You may have heard of ratemyprof.com, the site that allows students to rate their professors and write positive or negative reviews. Another site, based on the same principle, is called ratemycop.com. It allows anyone to write reviews of police officers, good ones and bad ones, and bring an entirely different layer of police accountability in the hands of everyday citizens. I think tools like these will help provide police departments with the kind of accountability and loosely-networked oversight that is desperately needed. Private citizens generate this sort of content, not the state, which benefits the general population in ways that the state would not have done otherwise.
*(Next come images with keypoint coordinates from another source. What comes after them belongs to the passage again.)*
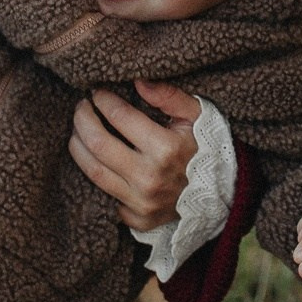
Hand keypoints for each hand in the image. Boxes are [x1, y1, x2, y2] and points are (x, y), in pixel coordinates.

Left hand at [69, 80, 199, 231]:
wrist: (223, 193)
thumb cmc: (207, 147)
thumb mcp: (198, 115)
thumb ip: (169, 96)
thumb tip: (138, 82)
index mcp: (166, 148)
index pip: (120, 117)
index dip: (103, 100)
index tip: (97, 92)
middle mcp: (150, 177)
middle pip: (98, 144)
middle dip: (82, 120)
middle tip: (80, 107)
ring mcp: (142, 202)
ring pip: (93, 172)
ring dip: (78, 147)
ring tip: (77, 130)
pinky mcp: (137, 219)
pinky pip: (104, 196)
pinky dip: (94, 175)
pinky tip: (93, 159)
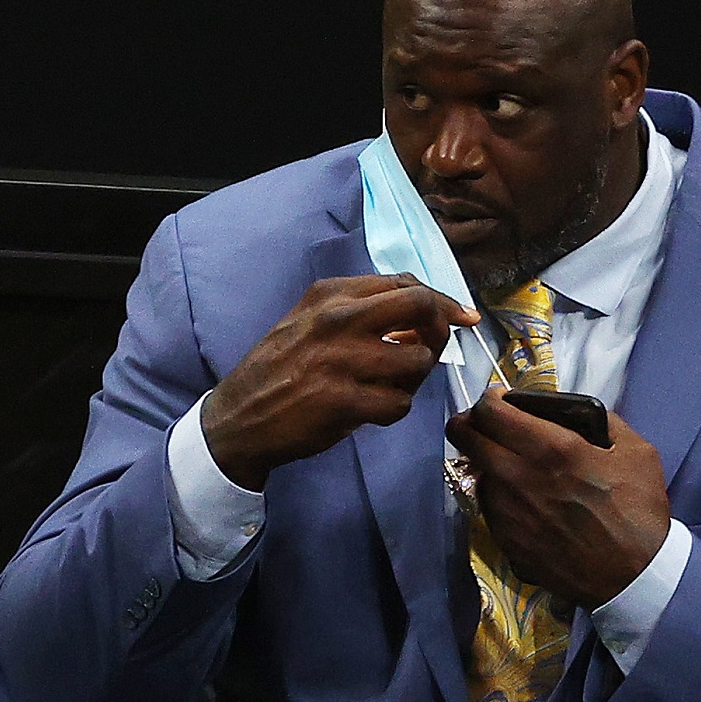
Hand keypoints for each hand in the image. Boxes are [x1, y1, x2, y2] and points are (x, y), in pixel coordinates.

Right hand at [201, 273, 478, 490]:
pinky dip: (395, 409)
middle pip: (421, 306)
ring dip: (415, 380)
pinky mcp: (343, 401)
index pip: (405, 284)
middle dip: (441, 329)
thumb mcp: (309, 320)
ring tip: (392, 387)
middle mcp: (338, 319)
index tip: (462, 317)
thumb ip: (358, 308)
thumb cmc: (280, 368)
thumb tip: (422, 307)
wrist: (238, 417)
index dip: (442, 300)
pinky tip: (374, 410)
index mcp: (331, 295)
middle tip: (434, 349)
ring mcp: (341, 360)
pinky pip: (400, 403)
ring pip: (418, 361)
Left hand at [446, 388, 670, 608]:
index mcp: (552, 448)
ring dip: (488, 464)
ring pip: (477, 473)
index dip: (489, 399)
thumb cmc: (639, 511)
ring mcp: (508, 513)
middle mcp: (519, 477)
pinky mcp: (506, 542)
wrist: (635, 577)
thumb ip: (600, 422)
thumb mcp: (635, 451)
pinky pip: (489, 508)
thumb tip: (572, 412)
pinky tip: (525, 504)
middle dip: (471, 423)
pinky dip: (499, 498)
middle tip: (489, 426)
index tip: (499, 401)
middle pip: (466, 437)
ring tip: (514, 469)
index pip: (489, 410)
To every internet libertarian's chagrin, however, ratemycop.com was shutdown earlier this March due to police complaints about the site. However, GoDaddy.com, the hosting service running ratemycop.com, told the owner of the site, Gino Sesto, the reason it was shutdown was that it had exceeded its 3 terabyte bandwidth limit.
But net activism proved once again to be a valuable tool for correcting undemocratic, nontransparent actions like these. After the original article in Wired was published, the net community picked it up, viralized it, slashdotted it, brought it to the fore, and soon the site was up again by March 26th. This is internet "people power" in full effect.
In September, IBM workers decided to stage a worker's strike not in RL (real life) but in SL (Second Life). The Second Life traffic in the IBM complex overloaded the resolution-generating processes of the area and basically shutdown IBM's Second Life center. Thousands of people attended the online rally.
The power of people to connect and network on the internet in new and innovative ways has made it virtually impossible for states to crack down on. Sooner or later, someone will find a hosting service or a venue to bring valuable information to the fore and states are in no position to prevent this from happening.
Just as when Turkey and other governments decided to ban YouTube due to dissent and criticism, it only made the governments look ridiculous and reactionary to the rest of the world, sometimes forcing them to sheepishly re-lift the ban. When GoDaddy.com banned ratemycop.com it only made the website more popular and in greater demand. Essentially, the state's reactionary fear ensured the success of the website. Sesto says police as well as citizens can post comments, and a future version of the site will allow them to authenticate themselves to post rebuttals more prominently. Police chiefs, however, still irate about the concept of citizen oversight, have not ended their attempts to make the website illegal.